Web login broken after upgrade to 19

Nextcloud version: 19.0.1
Operating system and version: Debian 10
Apache or nginx version: 2.4.38-3+deb10u3
PHP version: 7.4.8

Logging in via the web interface doesn’t work anymore after upgrading Nextcloud from version 18 to 19. Before the upgrade everything worked fine.

The android Nextcloud app and caldav clients can still access Nextcloud, I assume via its API, with the same credentials.

The problem also occurs trying to log in from a different computer, even also from an android phone.

Nextcloud runs in a docker container (image nextcloud:19.0.1), in a Kubernetes cluster. That was not a problem before the Nextcloud upgrade.

Is this the first time you’ve seen this error? : yes.

Steps to replicate it:

  1. Use a browser to access the Nextcloud web interface.
  2. Enter credentials in the login screen, and click “Log in”.
  3. The resulting page is the login screen again.

Some extra information:

The output of your Nextcloud log in Admin > Logging:
I cannot access those because of the login problem.
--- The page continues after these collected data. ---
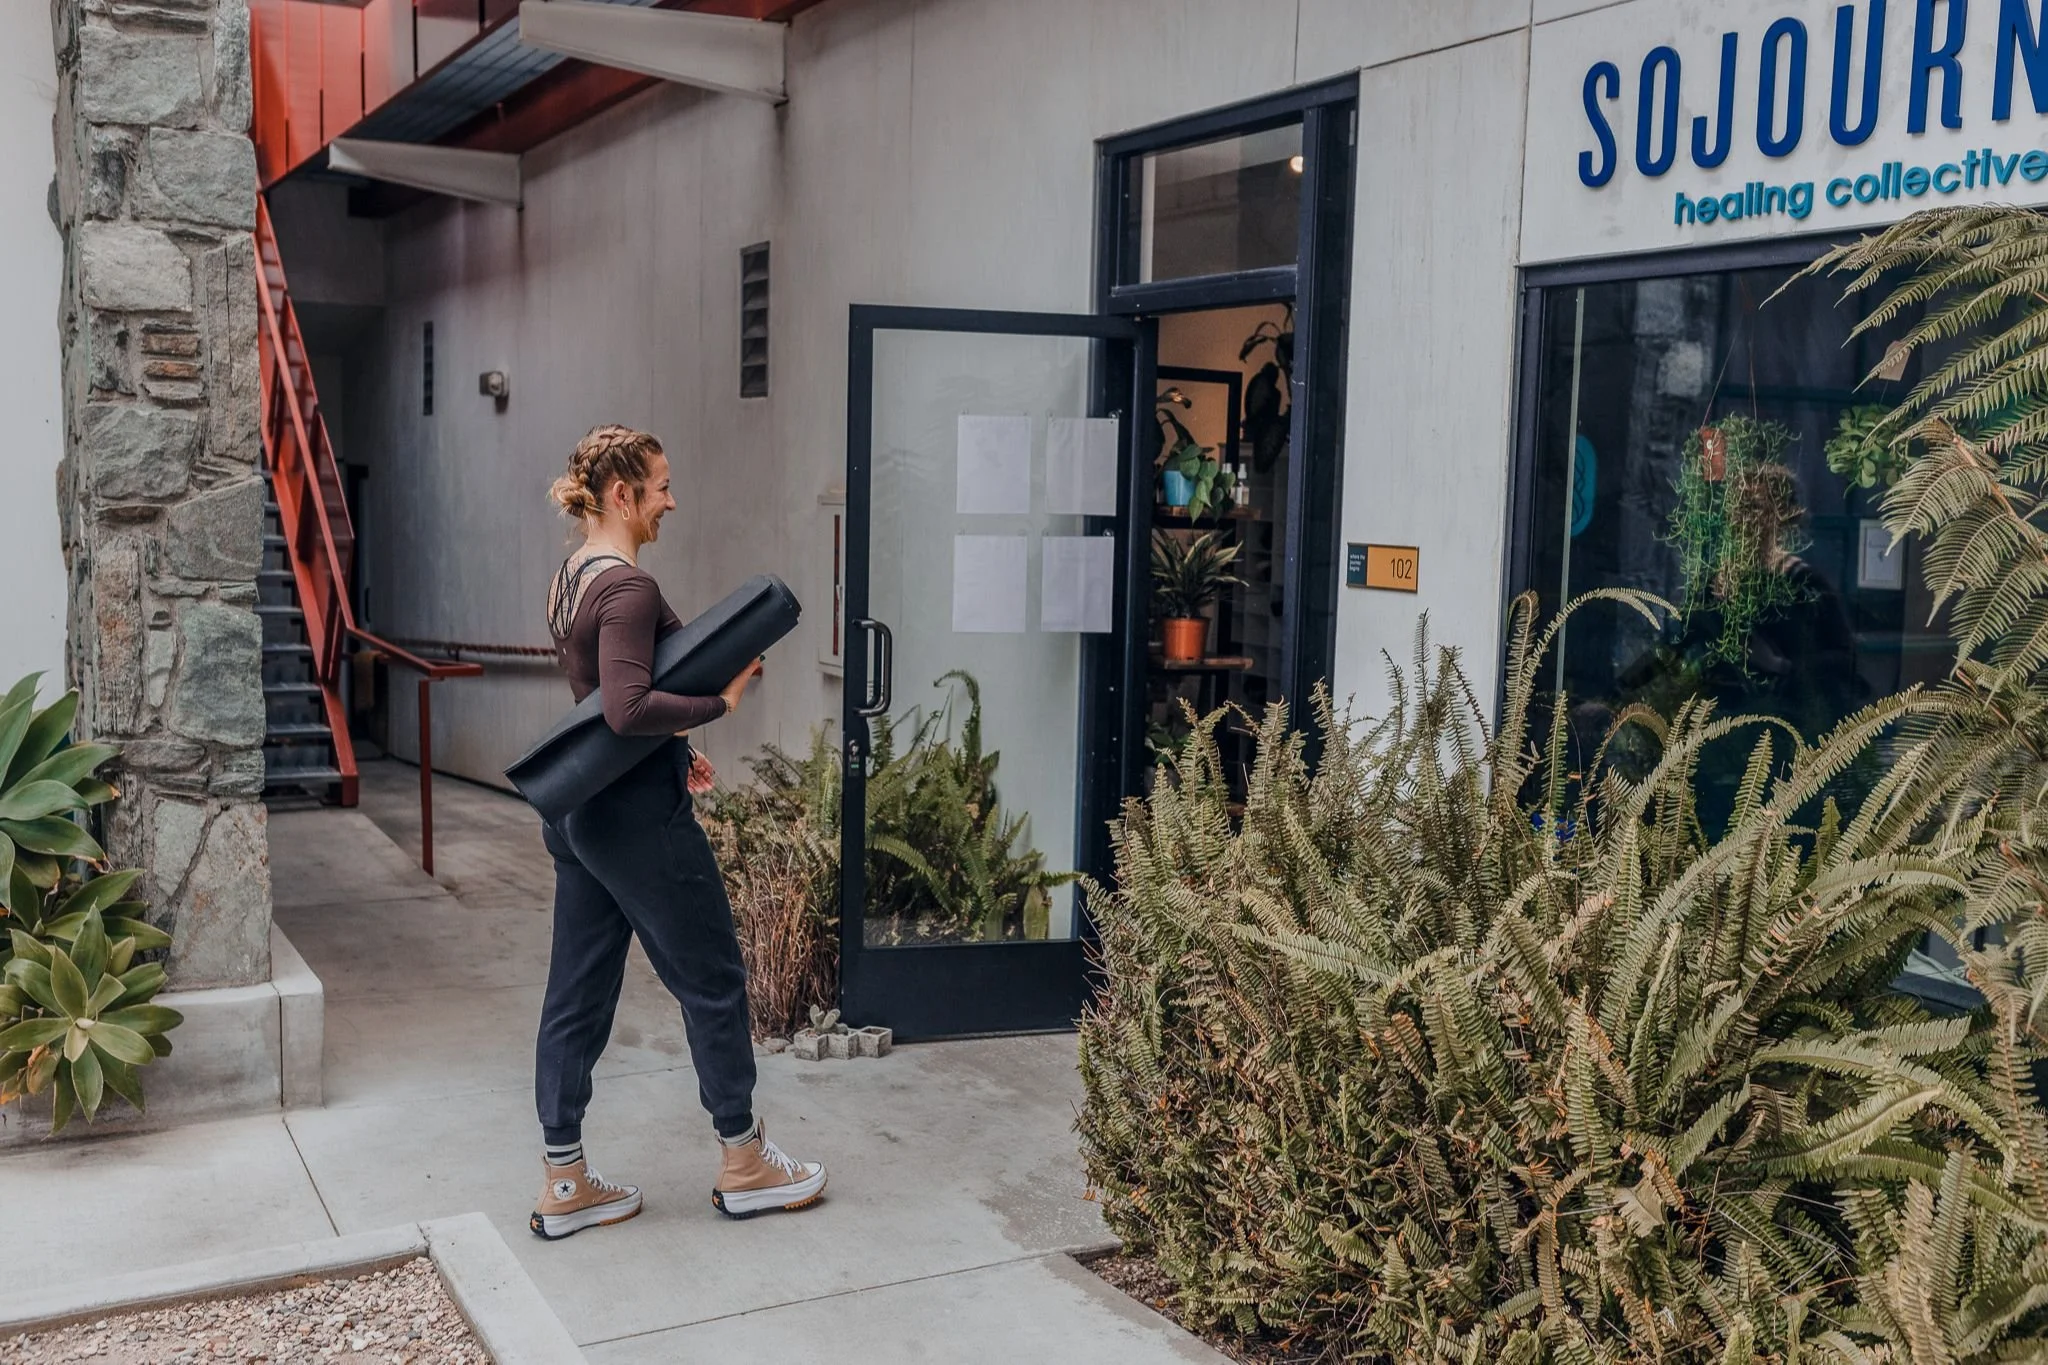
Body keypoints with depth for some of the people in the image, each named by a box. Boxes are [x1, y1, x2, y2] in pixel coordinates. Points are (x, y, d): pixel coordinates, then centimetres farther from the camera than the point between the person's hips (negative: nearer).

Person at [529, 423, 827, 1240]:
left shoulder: (572, 577, 11)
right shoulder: (627, 586, -19)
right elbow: (627, 708, -30)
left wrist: (675, 748, 17)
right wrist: (721, 701, -20)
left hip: (581, 809, 9)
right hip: (636, 812, -9)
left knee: (577, 992, 11)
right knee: (712, 979, 6)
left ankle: (564, 1184, 19)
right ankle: (744, 1164, 20)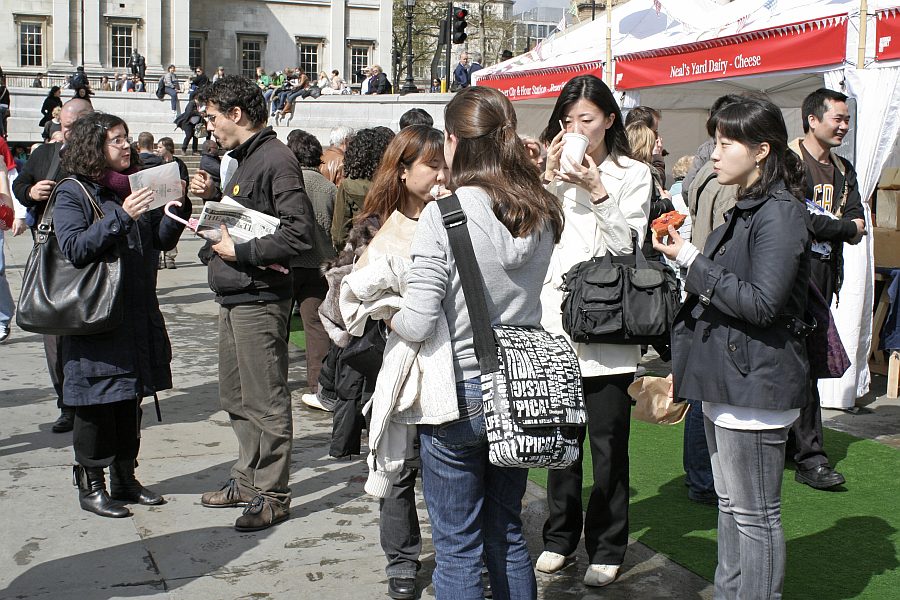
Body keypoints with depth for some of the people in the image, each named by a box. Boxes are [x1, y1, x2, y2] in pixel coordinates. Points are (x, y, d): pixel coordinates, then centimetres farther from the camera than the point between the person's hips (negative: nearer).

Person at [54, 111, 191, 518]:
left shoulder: (133, 186, 13)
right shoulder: (73, 193, -7)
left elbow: (162, 241, 11)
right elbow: (74, 248, -20)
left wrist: (178, 208, -6)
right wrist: (121, 216, -27)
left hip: (137, 315, 7)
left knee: (130, 401, 13)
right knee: (96, 405, 1)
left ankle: (124, 479, 25)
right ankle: (91, 487, 14)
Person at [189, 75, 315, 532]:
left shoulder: (275, 159, -14)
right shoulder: (245, 158, 17)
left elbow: (298, 233, -22)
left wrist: (240, 252, -18)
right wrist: (213, 198, 8)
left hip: (259, 299, -10)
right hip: (233, 297, 10)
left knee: (266, 403, -2)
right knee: (236, 398, 17)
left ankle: (272, 495, 8)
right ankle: (248, 480, 29)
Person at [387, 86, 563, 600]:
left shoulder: (444, 213, -17)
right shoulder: (540, 212, 1)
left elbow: (418, 325, -19)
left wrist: (386, 311, 0)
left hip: (459, 395, -6)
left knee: (458, 548, 8)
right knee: (507, 534, 20)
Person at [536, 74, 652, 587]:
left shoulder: (633, 174, 4)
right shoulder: (555, 170, 12)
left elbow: (628, 245, -4)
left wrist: (597, 191, -13)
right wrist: (549, 180, -7)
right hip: (557, 318, 3)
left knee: (608, 440, 2)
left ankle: (607, 548, 15)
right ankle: (561, 537, 25)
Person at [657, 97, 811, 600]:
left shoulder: (781, 213, -15)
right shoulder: (746, 210, 14)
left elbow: (761, 303, -23)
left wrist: (692, 261, -17)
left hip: (755, 383, -10)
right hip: (727, 379, 10)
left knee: (755, 516, 1)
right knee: (731, 507, 19)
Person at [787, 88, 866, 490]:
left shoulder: (844, 170, 18)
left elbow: (858, 226, 8)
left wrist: (822, 224, -12)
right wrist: (843, 225, -4)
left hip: (826, 275, 7)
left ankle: (791, 440, 20)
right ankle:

/var/www/html/config/config.php:

<?php
$CONFIG = array (
  'htaccess.RewriteBase' => '/',
  'memcache.local' => '\\OC\\Memcache\\APCu',
  'apps_paths' => 
  array (
    0 => 
    array (
      'path' => '/var/www/html/apps',
      'url' => '/apps',
      'writable' => false,
    ),
    1 => 
    array (
      'path' => '/var/www/html/custom_apps',
      'url' => '/custom_apps',
      'writable' => true,
    ),
  ),
  'passwordsalt' => '[...]',
  'secret' => '[...]',
  'trusted_domains' => 
  array (
    0 => '[...]',
  ),
  'datadirectory' => '/var/www/html/data',
  'dbtype' => 'mysql',
  'version' => '19.0.1.1',
  'overwritehost' => '[...]',
  'overwriteprotocol' => 'https',
  'dbname' => 'nextcloud',
  'dbhost' => 'datni-mariadb',
  'dbport' => '',
  'dbtableprefix' => 'oc_',
  'instanceid' => '[...]',
  'mysql.utf8mb4' => true,
  'dbuser' => 'nextcloud',
  'dbpassword' => '[...]',
  'installed' => true,
  'ldapIgnoreNamingRules' => false,
  'ldapProviderFactory' => 'OCA\\User_LDAP\\LDAPProviderFactory',
  'maintenance' => false,
  'theme' => '',
  'loglevel' => 2,
);

Webserver logs of a login attempt:

10.42.0.208 - - [20/Sep/2020:20:21:20 +0000] "GET /csrftoken HTTP/1.1" 200 806 "-" "Mozilla/5.0 (X11; Linux x86_64; rv:68.0) Gecko/20100101 Firefox/68.0"
10.42.0.208 - - [20/Sep/2020:20:21:40 +0000] "POST /login HTTP/1.1" 200 4829 "-" "Mozilla/5.0 (X11; Linux x86_64; rv:68.0) Gecko/20100101 Firefox/68.0"
10.42.0.208 - - [20/Sep/2020:20:21:40 +0000] "GET /apps/theming/js/theming?v=5 HTTP/1.1" 200 955 "-" "Mozilla/5.0 (X11; Linux x86_64; rv:68.0) Gecko/20100101 Firefox/68.0"
10.42.0.208 - - [20/Sep/2020:20:21:40 +0000] "GET /apps/accessibility/js/accessibility?v=0 HTTP/1.1" 200 845 "-" "Mozilla/5.0 (X11; Linux x86_64; rv:68.0) Gecko/20100101 Firefox/68.0"
10.42.0.208 - - [20/Sep/2020:20:21:40 +0000] "GET /cron.php HTTP/1.1" 200 875 "-" "Mozilla/5.0 (X11; Linux x86_64; rv:68.0) Gecko/20100101 Firefox/68.0"

Interestingly the POST to /login seems successful, it returns a 200 code.

This is still unsolved unfortunately. I set up a new nextcloud instance with the same version and the same ldap settings to compare it with. That one works without problems, so there’s something in the history of the broken instance that makes it not work, perhaps due to the nextcloud version upgrade?

Comparing the apache logs for both instances, the working one gives a 303 response to the POST to /login, whereas the broken one gives a 200. I still don’t know why though.

This was never really solved. I finally recovered by creating a new Nextcloud installation and manually copying all database contents and some files (user files, some app data) to the new installation.

Unconfirmed hypothesis: this problem is caused by an upgrade or migration process that is terminated prematurely by the pod’s liveness probe. I’ve for now disabled the liveness probe to prevent this problem with future updates, let’s hope it never returns.